Ne peuvent  prétendre à l’obtention d’une telle  licence que des pharmaciens titulaires d’un diplôme d’État de docteur en pharmacie ou d’un diplôme équivalent reconnu par les autorités nationales compétentes , être de nationalité togolaise, d’un pays membre de l’Union Économique Monétaire Ouest Africaine (UEMOA), ou ressortissant d’un pays ayant des accords de réciprocité avec le Togo,   être inscrit â l’ordre national des pharmaciens du Togo  puis attester d’une expérience professionnelle d’au moins deux (02) ans après l’obtention du diplôme, indique l’arrêté.

 Se fondant sur ces   extraits  dudit arrêté, nous explique un  professionnel du secteur,   les revendeurs de médicament    dans les marchés  ou   aux abords des rues ainsi que dans les coins des villes sont  des « hors  la loi » et  sont à cet titre des « criminels ». « Les criminels  ne sont pas simplement ceux qui tuent   avec des armes, ou  fusils, c’est aussi toutes ces personnes qui disent vendre de médicament   à des patients sans avis du docteur  ou sans consultation préalables », explique-t-il.

SYNAA LAMESE, une menace pour la santé des Togolais

C’est ce qu’il convient désormais de dire.  « Votre pharmacie est menacée », alerte un  responsable de l’Ordre national des pharmaciens du Togo, contacté par notre rédaction.  « Votre pharmacien vous  connaît bien et vous accompagne. Il adapte son conseil en fonction de votre demande, de tous vos traitements et de votre parcours de santé. Votre pharmacien est toujours en contact avec votre médecin, votre infirmière, l’hôpital… Elle est à proximité de chez vous et assure les  gardes les nuits et dimanches »,  indique l’ordre des pharmaciens du Togo dans une note.

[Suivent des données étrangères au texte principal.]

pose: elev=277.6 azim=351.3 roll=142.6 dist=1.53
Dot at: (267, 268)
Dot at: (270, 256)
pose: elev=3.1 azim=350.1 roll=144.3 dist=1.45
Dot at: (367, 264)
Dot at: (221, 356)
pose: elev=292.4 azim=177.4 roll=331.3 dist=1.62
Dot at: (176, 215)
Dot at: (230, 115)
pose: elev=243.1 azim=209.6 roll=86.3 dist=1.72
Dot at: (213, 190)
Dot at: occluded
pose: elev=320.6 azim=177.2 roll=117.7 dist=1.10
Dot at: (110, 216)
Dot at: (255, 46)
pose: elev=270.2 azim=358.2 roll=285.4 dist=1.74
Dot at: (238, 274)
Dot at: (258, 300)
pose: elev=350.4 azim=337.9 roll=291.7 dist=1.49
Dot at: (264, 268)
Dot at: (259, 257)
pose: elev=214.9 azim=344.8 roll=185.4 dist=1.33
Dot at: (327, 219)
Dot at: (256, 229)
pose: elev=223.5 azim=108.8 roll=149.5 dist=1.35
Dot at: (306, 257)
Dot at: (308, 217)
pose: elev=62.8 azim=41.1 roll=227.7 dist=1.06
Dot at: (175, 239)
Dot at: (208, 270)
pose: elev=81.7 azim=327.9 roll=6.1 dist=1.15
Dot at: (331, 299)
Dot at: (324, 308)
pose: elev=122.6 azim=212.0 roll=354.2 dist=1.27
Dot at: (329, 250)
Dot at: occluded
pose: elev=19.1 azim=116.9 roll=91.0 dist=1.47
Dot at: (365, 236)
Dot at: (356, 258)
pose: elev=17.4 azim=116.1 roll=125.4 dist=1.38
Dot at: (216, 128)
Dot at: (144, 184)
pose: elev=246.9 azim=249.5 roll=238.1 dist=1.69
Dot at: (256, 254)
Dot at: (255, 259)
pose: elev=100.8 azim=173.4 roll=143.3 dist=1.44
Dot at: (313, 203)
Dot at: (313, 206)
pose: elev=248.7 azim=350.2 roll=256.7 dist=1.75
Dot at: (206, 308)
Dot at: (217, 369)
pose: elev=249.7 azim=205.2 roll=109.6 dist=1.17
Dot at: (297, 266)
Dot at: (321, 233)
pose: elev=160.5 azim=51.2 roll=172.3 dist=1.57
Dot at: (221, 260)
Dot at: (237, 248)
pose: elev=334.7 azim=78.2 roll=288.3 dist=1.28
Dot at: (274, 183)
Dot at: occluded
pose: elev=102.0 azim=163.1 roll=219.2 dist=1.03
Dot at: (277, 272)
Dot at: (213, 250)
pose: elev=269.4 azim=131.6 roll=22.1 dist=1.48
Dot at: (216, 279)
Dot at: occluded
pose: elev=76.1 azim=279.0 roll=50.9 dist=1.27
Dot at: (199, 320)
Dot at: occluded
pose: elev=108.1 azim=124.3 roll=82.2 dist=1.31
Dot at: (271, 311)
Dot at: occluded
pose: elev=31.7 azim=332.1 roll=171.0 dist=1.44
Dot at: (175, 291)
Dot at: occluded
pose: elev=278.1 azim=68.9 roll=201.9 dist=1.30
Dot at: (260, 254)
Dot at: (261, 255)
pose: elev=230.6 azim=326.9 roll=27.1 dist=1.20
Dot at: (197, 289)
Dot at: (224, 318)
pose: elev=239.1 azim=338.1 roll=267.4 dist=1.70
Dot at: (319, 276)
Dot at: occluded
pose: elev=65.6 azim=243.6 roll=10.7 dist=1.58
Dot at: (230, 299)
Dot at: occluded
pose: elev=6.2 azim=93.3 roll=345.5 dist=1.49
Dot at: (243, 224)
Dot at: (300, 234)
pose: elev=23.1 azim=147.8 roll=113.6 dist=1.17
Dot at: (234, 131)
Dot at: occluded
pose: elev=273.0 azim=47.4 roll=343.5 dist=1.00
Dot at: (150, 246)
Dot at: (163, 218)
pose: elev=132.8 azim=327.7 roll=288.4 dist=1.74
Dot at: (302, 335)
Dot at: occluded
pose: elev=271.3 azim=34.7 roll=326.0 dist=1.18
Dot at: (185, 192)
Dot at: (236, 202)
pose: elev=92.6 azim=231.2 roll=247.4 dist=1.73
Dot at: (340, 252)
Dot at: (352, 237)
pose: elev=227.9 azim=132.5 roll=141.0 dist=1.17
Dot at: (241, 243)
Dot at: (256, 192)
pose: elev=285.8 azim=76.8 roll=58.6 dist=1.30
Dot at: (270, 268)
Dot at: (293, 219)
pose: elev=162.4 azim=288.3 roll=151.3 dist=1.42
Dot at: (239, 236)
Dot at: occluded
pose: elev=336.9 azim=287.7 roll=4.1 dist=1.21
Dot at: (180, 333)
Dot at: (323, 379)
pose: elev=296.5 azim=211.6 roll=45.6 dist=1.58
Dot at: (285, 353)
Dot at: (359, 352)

En clair, pour  ce pharmacien qui a requis l’anonymat,  les membres du  SYNAA LAMESE ne sauraient  prétendre être des   « pharmaciens » vendeurs de médicaments dont  l’origine semble être douteuse.  Les conséquences sont nombreuses.  La vente illicite du médicament constitue une dévalorisation de leur  profession, estime-t-il.

 « C’est une perte de valeur de la part du pharmacien. C’est la dégradation de la profession, ca va beaucoup plus loin, il y a dégradation de l’image qu’on avait de la profession. C’est comme si on a perdu à aller étudier durant  des  années  et qu’on se retrouve au même niveau que ceux qui étaient au village », se plaint un  autre pharmacien.

La  vente illicite des médicaments pose un problème de santé publique.  « Les vendeurs de médicaments illicites vendent la mort sans le savoir et beaucoup de cas de mort sont liés à la consommation des médicaments issus du marché parallèle », affirme un  enseignant chercheur.

  Mais le mal  semble être  profond, estime  cet acteur de la société civile. « C’est  regrettable que depuis que cette lutte  a été   lancée, les résultats peinent  à être concrétisés.  Si aujourd’hui  ces revendeurs s’affichent  c’est tout simplement parce qu’ils ont  de grand soutien », a-t-il confié. 

De fait, alerte-t-il, l’Etat-seul  garant de la bonne santé des populations-,   doit   continuer  la lutte contre  ce type de commerce illicite.  L’Etat  doit prendre des mesures idoines pour mettre un terme à ce  que les pharmaciens appellent  le  génocide causé par ces médicaments. L’appel sera-t-il attendu,   l’avenir nous le  dira.